HUBUNGAN ANTARA DERAJAT KEPARAHAN PENYAKIT PARU OBSTRUKSI KRONIS (PPOK) DENGAN KEJADIAN POLISITEMIA SEKUNDER DI RUANG PERAWATAN RSUD WALED TAHUN 2023 – 2024

Keterangan Bibliografi
Penerbit : FK UGJ
Pengarang : Zaidan Azka Fadilah
Pengarang 1 : Isti Noviani
Pengarang 2 : Ouve Rahadiani Permana
Kota terbit : Cirebon
Tahun terbit : 2025
ISBN :
Subyek : Kitam
Klasifikasi : 616.24 Zai h
Bahasa : Indeonesia
Edisi :
Halaman : 50 hlm.
Lokasi : Rak Kitam
Jenis Koleksi Pustaka

KITAM

Abstraksi

Latar Belakang: Penyakit Paru Obstruksi Kronis (PPOK) merupakan salah satu penyakit yang menjadi ancaman bagi masyarakat Indonesia dan dunia. Data World health organization (WHO), pada tahun 2021 menunjukan bahwa PPOK merupakan penyebab kematian keempat di seluruh dunia, yang menyebabkan 3,5 juta kematian. Polisitemia sekunder adalah penyakit yang menyebabkan terjadinya produksi eritrosit secara berlebihan tanpa adanya tanda mutasi JAK2. Polisitemia Sekunder dapat terjadi pada pasien PPOK yang dapat menyebabkan komplikasi, seperti kejadian iskemik, emboli, hipertensi pulmonal. Tujuan: Menganalisis hubungan antara Derajat keparahan pada PPOK dengan kejadian polisitemia sekunder di ruang perawatan RSUD Waled. Metode: Penelitian ini merupakan penelitian observasional analitik dengan menggunakan desain penelitian cross sectional. Sampel yang digunakan dalam penelitian ini sebanyak 204 pasien. Teknik sampling yang digunakan adalah non-probability sampling melalui pendekatan consecutive sampling. Uji statistik yang digunakan yaitu uji Rank Spearman.
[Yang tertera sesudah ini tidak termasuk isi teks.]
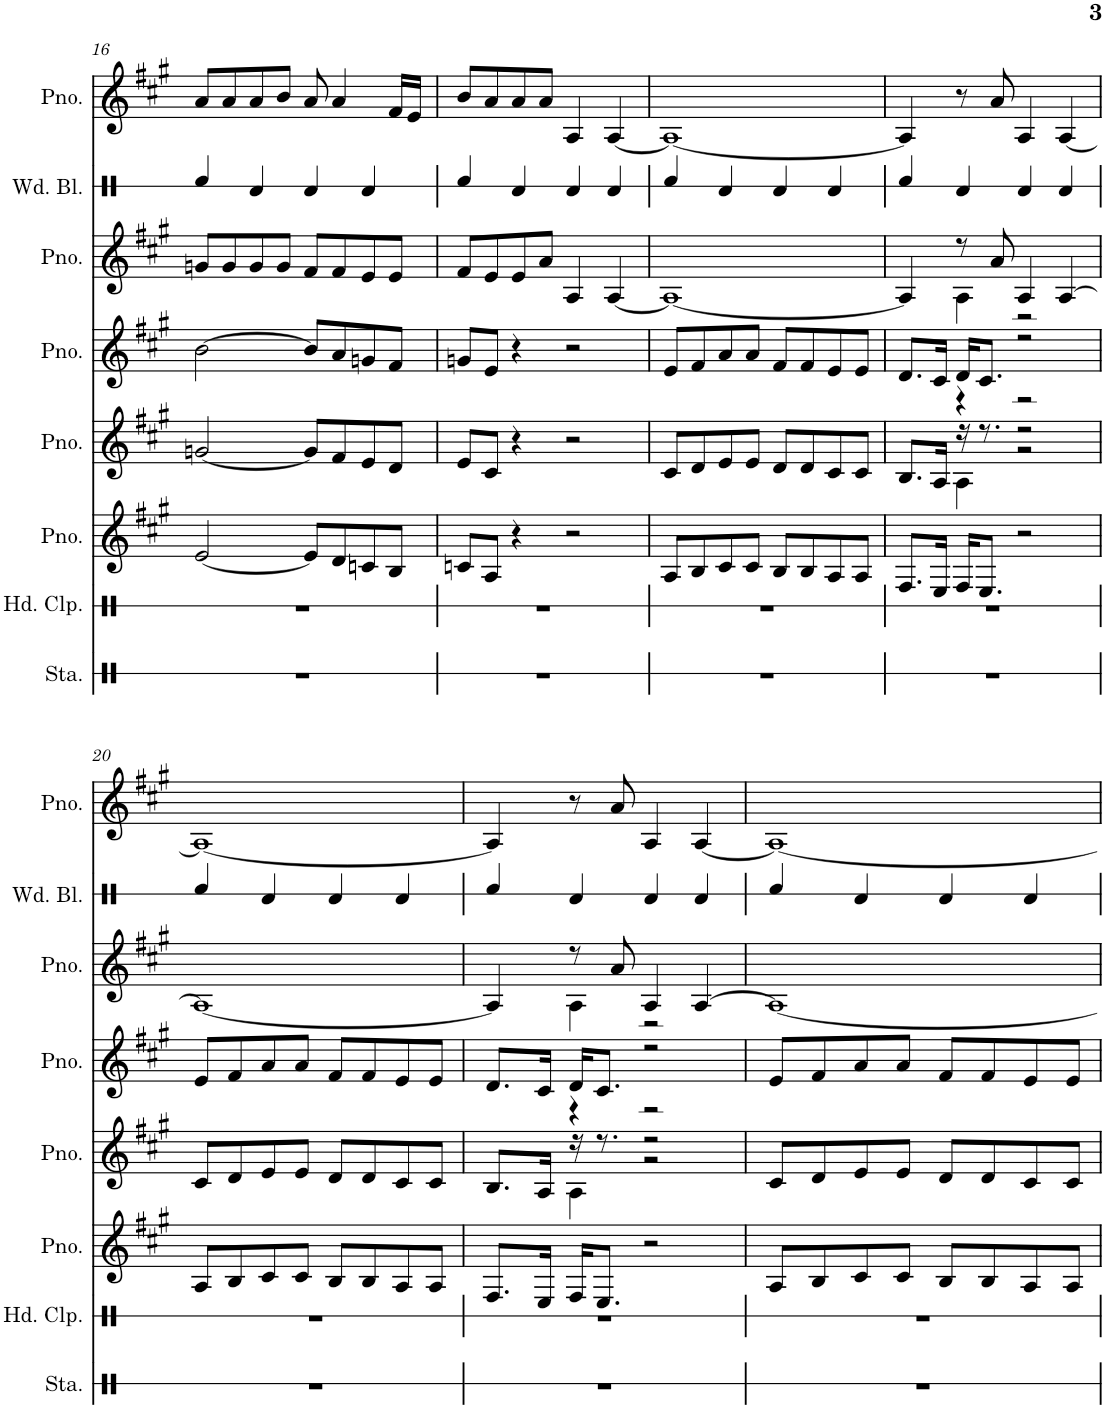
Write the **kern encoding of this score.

**kern	**kern	**kern	**kern	**kern	**kern	**kern	**kern
*part8	*part7	*part6	*part5	*part4	*part3	*part2	*part1
*staff8	*staff7	*staff6	*staff5	*staff4	*staff3	*staff2	*staff1
*I"Stamp	*I"Hand Clap	*I"Piano	*I"Piano	*I"Piano	*I"Piano	*I"Wood Blocks	*I"Piano
*I'Sta.	*I'Hd. Clp.	*I'Pno.	*I'Pno.	*I'Pno.	*I'Pno.	*I'Wd. Bl.	*I'Pno.
!!LO:PB:g=z
*clefX	*clefX	*clefG2	*clefG2	*clefG2	*clefG2	*clefX	*clefG2
*k[]	*k[]	*k[f#c#g#]	*k[f#c#g#]	*k[f#c#g#]	*k[f#c#g#]	*k[]	*k[f#c#g#]
*M4/4	*M4/4	*M4/4	*M4/4	*M4/4	*M4/4	*M4/4	*M4/4
=16	=16	=16	=16	=16	=16	=16	=16
1r	1r	[2e/	[2gn/	[2b\	8gn/L	4Rf/	8a/L
.	.	.	.	.	8g/	.	8a/
.	.	.	.	.	8g/	4Rd/	8a/
.	.	.	.	.	8g/J	.	8b/J
.	.	8e/L]	8g/L]	8b/L]	8f#/L	4Rd/	8a/
.	.	8d/	8f#/	8a/	8f#/	.	4a/
.	.	8cn/	8e/	8gn/	8e/	4Rd/	.
.	.	8B/J	8d/J	8f#/J	8e/J	.	16f#/LL
.	.	.	.	.	.	.	16e/JJ
=17	=17	=17	=17	=17	=17	=17	=17
1r	1r	8cn/L	8e/L	8gn/L	8f#/L	4Rf/	8b/L
.	.	8A/J	8c#/J	8e/J	8e/	.	8a/
.	.	4r	4r	4r	8e/	4Rd/	8a/
.	.	.	.	.	8a/J	.	8a/J
.	.	2r	2r	2r	4A/	4Rd/	4A/
.	.	.	.	.	[4A/	4Rd/	[4A/
=18	=18	=18	=18	=18	=18	=18	=18
1r	1r	8A/L	8c#/L	8e/L	1A_	4Rf/	1A_
.	.	8B/	8d/	8f#/	.	.	.
.	.	8c#/	8e/	8a/	.	4Rd/	.
.	.	8c#/J	8e/J	8a/J	.	.	.
.	.	8B/L	8d/L	8f#/L	.	4Rd/	.
.	.	8B/	8d/	8f#/	.	.	.
.	.	8A/	8c#/	8e/	.	4Rd/	.
.	.	8A/J	8c#/J	8e/J	.	.	.
=19	=19	=19	=19	=19	=19	=19	=19
*	*	*	*^	*^	*^	*	*
1r	1r	8.F#/L	8.B/L	4ryy	8.d/L	4ryy	4A/]	4ryy	4Rf/	4A/]
.	.	16E/Jk	16A/Jk	.	16c#/Jk	.	.	.	.	.
.	.	16F#/KL	16r	4A\	16d/KL	4r	8r	4A\	4Rd/	8r
.	.	8.E/J	8.r	.	8.c#/J	.	.	.	.	.
.	.	.	.	.	.	.	8a/	.	.	8a/
.	.	2r	2r	2r	2r	2r	4A/	2r	4Rd/	4A/
.	.	.	.	.	.	.	[4A/	.	4Rd/	[4A/
*	*	*	*v	*v	*	*	*v	*v	*	*
*	*	*	*	*v	*v	*	*	*
!!LO:LB:g=z
=20	=20	=20	=20	=20	=20	=20	=20
1r	1r	8A/L	8c#/L	8e/L	1A_	4Rf/	1A_
.	.	8B/	8d/	8f#/	.	.	.
.	.	8c#/	8e/	8a/	.	4Rd/	.
.	.	8c#/J	8e/J	8a/J	.	.	.
.	.	8B/L	8d/L	8f#/L	.	4Rd/	.
.	.	8B/	8d/	8f#/	.	.	.
.	.	8A/	8c#/	8e/	.	4Rd/	.
.	.	8A/J	8c#/J	8e/J	.	.	.
=21	=21	=21	=21	=21	=21	=21	=21
*	*	*	*^	*^	*^	*	*
1r	1r	8.F#/L	8.B/L	4ryy	8.d/L	4ryy	4A/]	4ryy	4Rf/	4A/]
.	.	16E/Jk	16A/Jk	.	16c#/Jk	.	.	.	.	.
.	.	16F#/KL	16r	4A\	16d/KL	4r	8r	4A\	4Rd/	8r
.	.	8.E/J	8.r	.	8.c#/J	.	.	.	.	.
.	.	.	.	.	.	.	8a/	.	.	8a/
.	.	2r	2r	2r	2r	2r	4A/	2r	4Rd/	4A/
.	.	.	.	.	.	.	[4A/	.	4Rd/	[4A/
*	*	*	*v	*v	*	*	*v	*v	*	*
*	*	*	*	*v	*v	*	*	*
=22	=22	=22	=22	=22	=22	=22	=22
1r	1r	8A/L	8c#/L	8e/L	1A_	4Rf/	1A_
.	.	8B/	8d/	8f#/	.	.	.
.	.	8c#/	8e/	8a/	.	4Rd/	.
.	.	8c#/J	8e/J	8a/J	.	.	.
.	.	8B/L	8d/L	8f#/L	.	4Rd/	.
.	.	8B/	8d/	8f#/	.	.	.
.	.	8A/	8c#/	8e/	.	4Rd/	.
.	.	8A/J	8c#/J	8e/J	.	.	.
=	=	=	=	=	=	=	=
*-	*-	*-	*-	*-	*-	*-	*-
Hasil: Dari 204 pasien yang telah terdiagnosis PPOK ditemukan terdapat 7 pasien (3,4%) yang mengalami polisitemia sekunder. Berdasarkan hasil FEV1(%Pred) didapatkan pasien PPOK derajat sangat berat sebanyak 129 pasien (63,2%), derajat berat sebanyak 51 pasien (25%), derajat sedang sebanyak 23 pasien (11,3%), serta derajat ringan sebanyak 1 pasien (0,5%). Terdapat hubungan lemah dan tidak signifikan antara derajat PPOK dan Polisitemia Sekunder (P Value = 0,189; ρ = 0,092).